▶ **List of tasks**
**a)** Return the passage of the bug report that begins at the words "Comment 2 Ping" and stops after the words "does not exist.", copied word for word.
**b)** Answer these questions from the bug report, one per line:
(i) Who is listed as the assignee?
(ii) In which version is the bug fixed?
(iii) According to Comment 2, what is the default timeo for mount?

▶ **Page extract**

Bug 1528541

Summary: qemu-img check reports tons of leaked clusters after re-start nfs service to resume writing data in guest
Product: Red Hat Enterprise Linux 7 Reporter: Ping Li <pingl>
Component: qemu-kvm-rhevAssignee: Kevin Wolf <kwolf>
Status: CLOSED ERRATA QA Contact: Tingting Mao <timao>
Severity: low Docs Contact:
Priority: low    
Version: 7.5CC: ailan, areis, chayang, coli, juzhang, michen, mrezanin, ngu, pingl, qzhang, virt-maint, xiagao, yhong
Target Milestone: rc   
Target Release: ---   
Hardware: Unspecified   
OS: Unspecified   
Whiteboard:
Fixed In Version: qemu-kvm-rhev-2.12.0-7.el7 Doc Type: If docs needed, set a value
Doc Text:
Story Points: ---
Clone Of: Environment:
Last Closed: 2018-11-01 11:04:00 UTC Type: Bug
Regression: --- Mount Type: ---
Documentation: --- CRM:
Verified Versions: Category: ---
oVirt Team: --- RHEL 7.3 requirements from Atomic Host:
Cloudforms Team: --- Target Upstream Version:
Embargoed:

Comment 2 Ping Li 2017-12-22 05:34:06 UTC
The default timeo for mount is 600(60s). If the nfs outage time is less than 60s, qemu will not be paused as "io-error". Then the issue does not exist.

[Dataset entries]
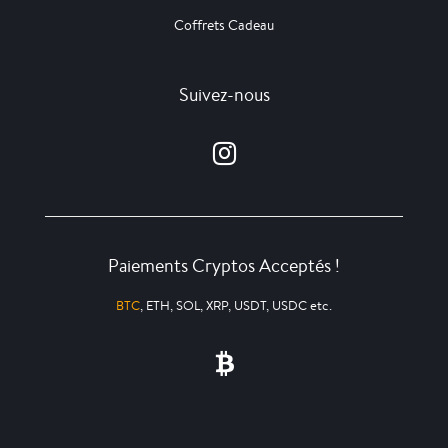
Coffrets Cadeau
Suivez-nous
Paiements Cryptos Acceptés !
BTC
, ETH, SOL, XRP, USDT, USDC etc.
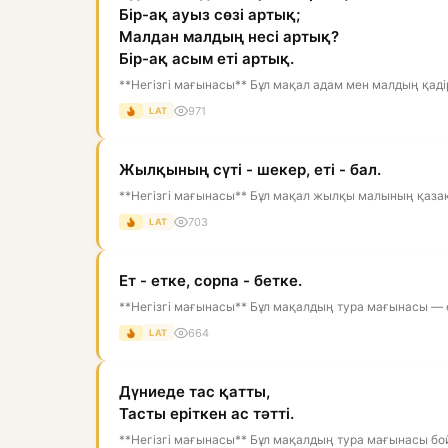
Бір-ақ ауыз сөзі артық;
Малдан малдың несі артық?
Бір-ақ асым еті артық.
**Негізгі мағынасы** Бұл мақал адам мен малдың қадір
971
LAT
Жылқының сүті - шекер, еті - бал.
**Негізгі мағынасы** Бұл мақал жылқы малының қазақ
703
LAT
Ет - етке, сорпа - бетке.
**Негізгі мағынасы** Бұл мақалдың тура мағынасы — е
664
LAT
Дүниеде тас қатты,
Тасты еріткен ас тәтті.
**Негізгі мағынасы** Бұл мақалдың тура мағынасы бой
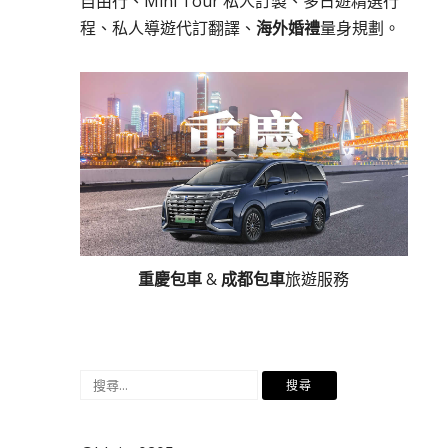
自由行、Mini Tour 私人訂製、多日遊精選行
程、私人導遊代訂翻譯、
海外婚禮
量身規劃。
重慶包車
&
成都包車
旅遊服務
搜
尋
關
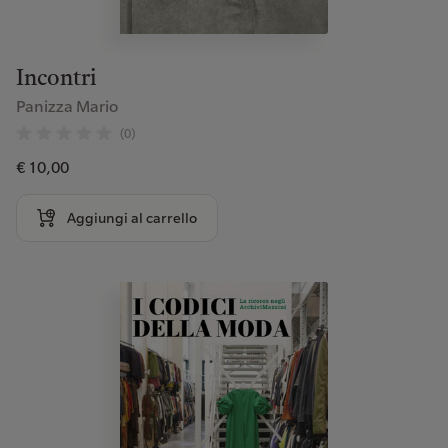
Incontri
Panizza Mario
(0)
€ 10,00
Aggiungi al carrello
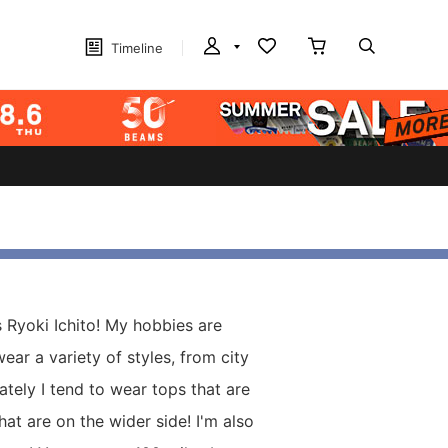
Timeline
 Ryoki Ichito! My hobbies are
wear a variety of styles, from city
ately I tend to wear tops that are
that are on the wider side! I'm also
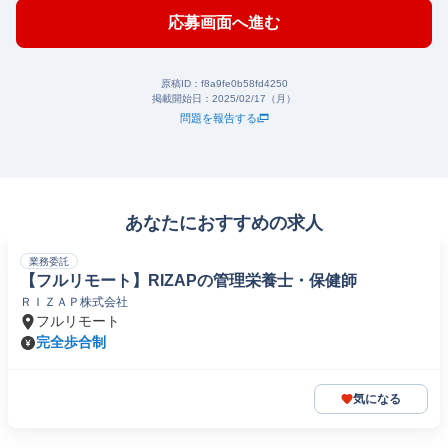
応募画面へ進む
原稿ID：
f8a9fe0b58fd4250
掲載開始日：
2025/02/17（月）
問題を報告する
あなたにおすすめの求人
業務委託
【フルリモート】RIZAPの管理栄養士・保健師
ＲＩＺＡＰ株式会社
フルリモート
完全歩合制
気になる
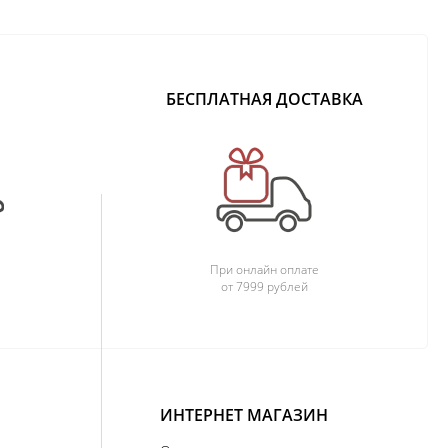
БЕСПЛАТНАЯ ДОСТАВКА
При онлайн оплате
от 7999 рублей
ИНТЕРНЕТ МАГАЗИН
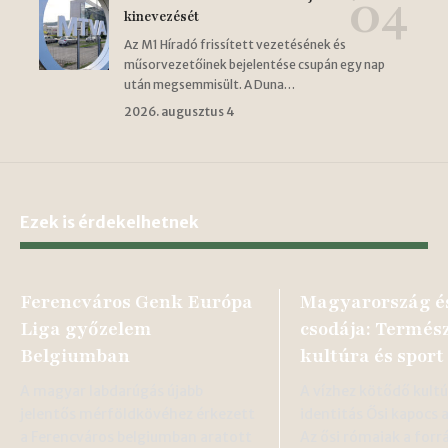
kinevezését
Az M1 Híradó frissített vezetésének és
műsorvezetőinek bejelentése csupán egy nap
után megsemmisült. A Duna…
2026. augusztus 4
Ezek is érdekelhetnek
Ferencváros Genk Európa
Magyarország és
Liga győzelem
csodája: Termész
Belgiumban
kultúra és sport
A magyar labdarúgás újabb
A vízhez kötődő kultú
jelentős mérföldkövéhez érkezett
identitás Ősi kapocs 
a Ferencváros belgiumban aratott
Az ősi rómaiak a forr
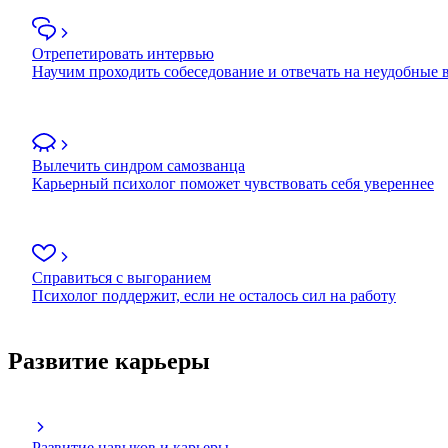
Отрепетировать интервью
Научим проходить собеседование и отвечать на неудобные
Вылечить синдром самозванца
Карьерный психолог поможет чувствовать себя увереннее
Справиться с выгоранием
Психолог поддержит, если не осталось сил на работу
Развитие карьеры
Развитие навыков и карьеры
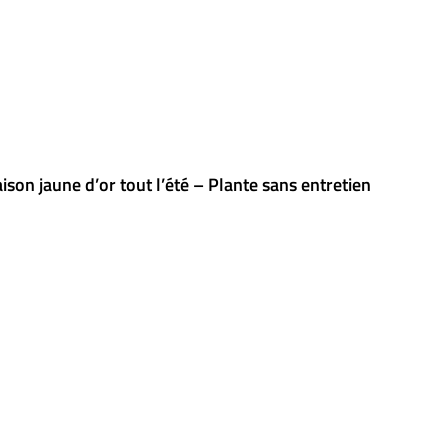
RES
PETITS FRUITS
ROSIERS
CONIFÈRES
CONTACT
son jaune d’or tout l’été – Plante sans entretien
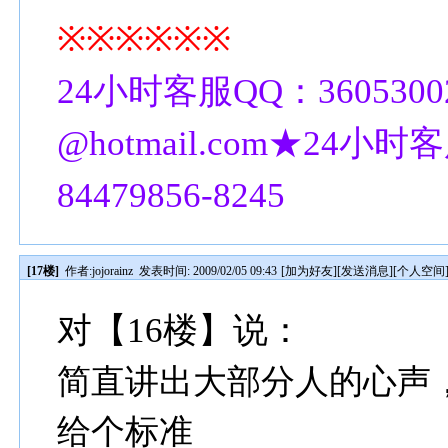
※※※※※※
24小时客服QQ：3605300
@hotmail.com★24小时客
84479856-8245
[17楼]
作者:
jojorainz
发表时间: 2009/02/05 09:43
[
加为好友
][
发送消息
][
个人空间
对【16楼】说：
简直讲出大部分人的心声
给个标准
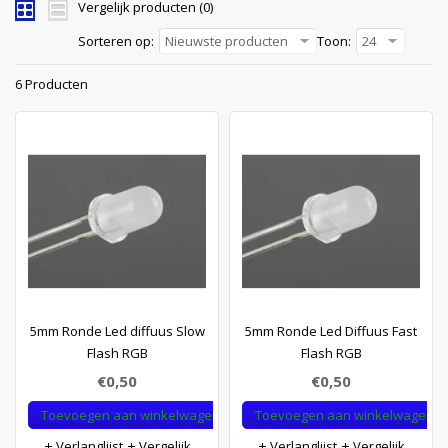
Vergelijk producten (0)
Sorteren op:
Nieuwste producten
Toon:
24
6 Producten
5mm Ronde Led diffuus Slow
5mm Ronde Led Diffuus Fast
Flash RGB
Flash RGB
€0,50
€0,50
Toevoegen aan winkelwagen
Toevoegen aan winkelwagen
Verlanglijst
Vergelijk
Verlanglijst
Vergelijk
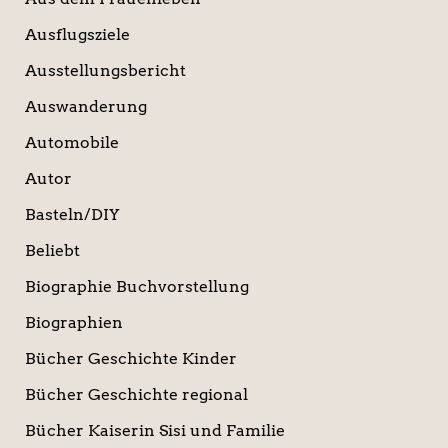
Ausflugsziele
Ausstellungsbericht
Auswanderung
Automobile
Autor
Basteln/DIY
Beliebt
Biographie Buchvorstellung
Biographien
Bücher Geschichte Kinder
Bücher Geschichte regional
Bücher Kaiserin Sisi und Familie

▶ **Outputs for the tasks**
**a)**
Comment 2 Ping Li 2017-12-22 05:34:06 UTC
The default timeo for mount is 600(60s). If the nfs outage time is less than 60s, qemu will not be paused as "io-error". Then the issue does not exist.

**b)**
(i) Kevin Wolf
(ii) qemu-kvm-rhev-2.12.0-7.el7
(iii) 600 (60s)